WORK REQUEST: Output each of the entries exactly, skipping every picture they contain.

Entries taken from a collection

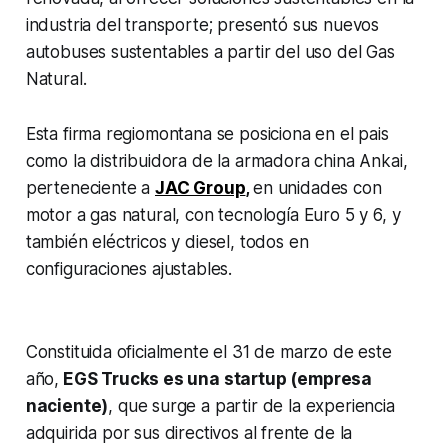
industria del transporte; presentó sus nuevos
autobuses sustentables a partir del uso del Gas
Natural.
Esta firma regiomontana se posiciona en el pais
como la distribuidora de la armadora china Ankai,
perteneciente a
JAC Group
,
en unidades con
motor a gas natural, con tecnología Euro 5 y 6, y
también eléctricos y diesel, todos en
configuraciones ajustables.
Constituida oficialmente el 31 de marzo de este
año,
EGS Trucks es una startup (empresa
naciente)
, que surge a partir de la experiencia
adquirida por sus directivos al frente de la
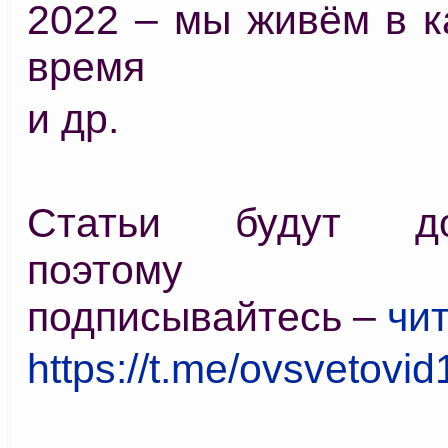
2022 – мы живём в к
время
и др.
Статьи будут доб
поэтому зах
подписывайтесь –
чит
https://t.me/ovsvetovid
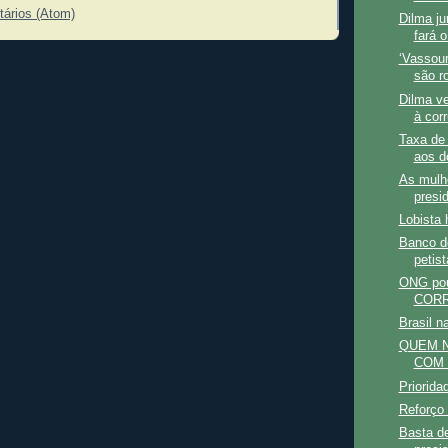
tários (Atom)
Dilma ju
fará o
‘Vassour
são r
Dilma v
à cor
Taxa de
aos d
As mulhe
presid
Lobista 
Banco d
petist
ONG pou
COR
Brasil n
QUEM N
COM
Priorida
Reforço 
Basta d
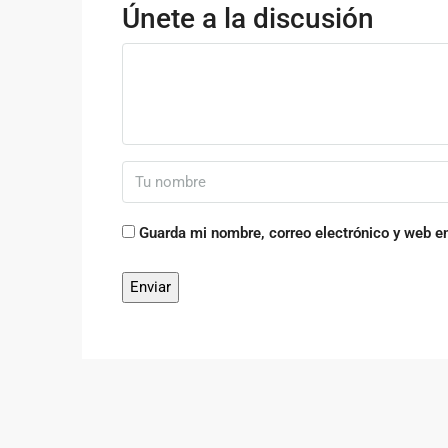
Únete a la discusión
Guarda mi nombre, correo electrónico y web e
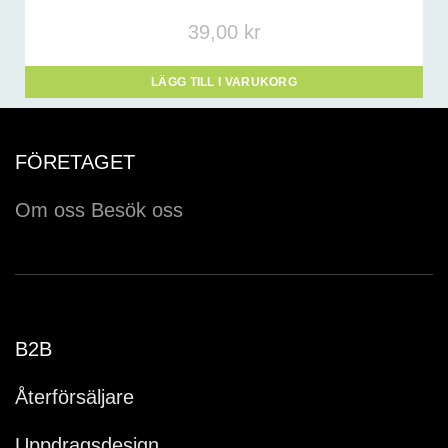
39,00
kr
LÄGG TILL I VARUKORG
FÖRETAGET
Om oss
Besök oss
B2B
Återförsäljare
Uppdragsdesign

WRITTEN ANSWER:
industria del transporte; presentó sus nuevos
autobuses sustentables a partir del uso del Gas
Natural.
Esta firma regiomontana se posiciona en el pais
como la distribuidora de la armadora china Ankai,
perteneciente a
JAC Group
,
en unidades con
motor a gas natural, con tecnología Euro 5 y 6, y
también eléctricos y diesel, todos en
configuraciones ajustables.
Constituida oficialmente el 31 de marzo de este
año,
EGS Trucks es una startup (empresa
naciente)
, que surge a partir de la experiencia
adquirida por sus directivos al frente de la
2022 – мы живём в к
время
и др.
Статьи будут доб
поэтому зах
подписывайтесь –
чит
https://t.me/ovsvetovid
tários (Atom)
Dilma ju
fará o
‘Vassour
são r
Dilma v
à cor
Taxa de
aos d
As mulhe
presid
Lobista 
Banco d
petist
ONG pou
COR
Brasil n
QUEM N
COM
Priorida
Reforço 
Basta d
Únete a la discusión
Guarda mi nombre, correo electrónico y web e
39,00
kr
LÄGG TILL I VARUKORG
FÖRETAGET
Om oss
Besök oss
B2B
Återförsäljare
Uppdragsdesign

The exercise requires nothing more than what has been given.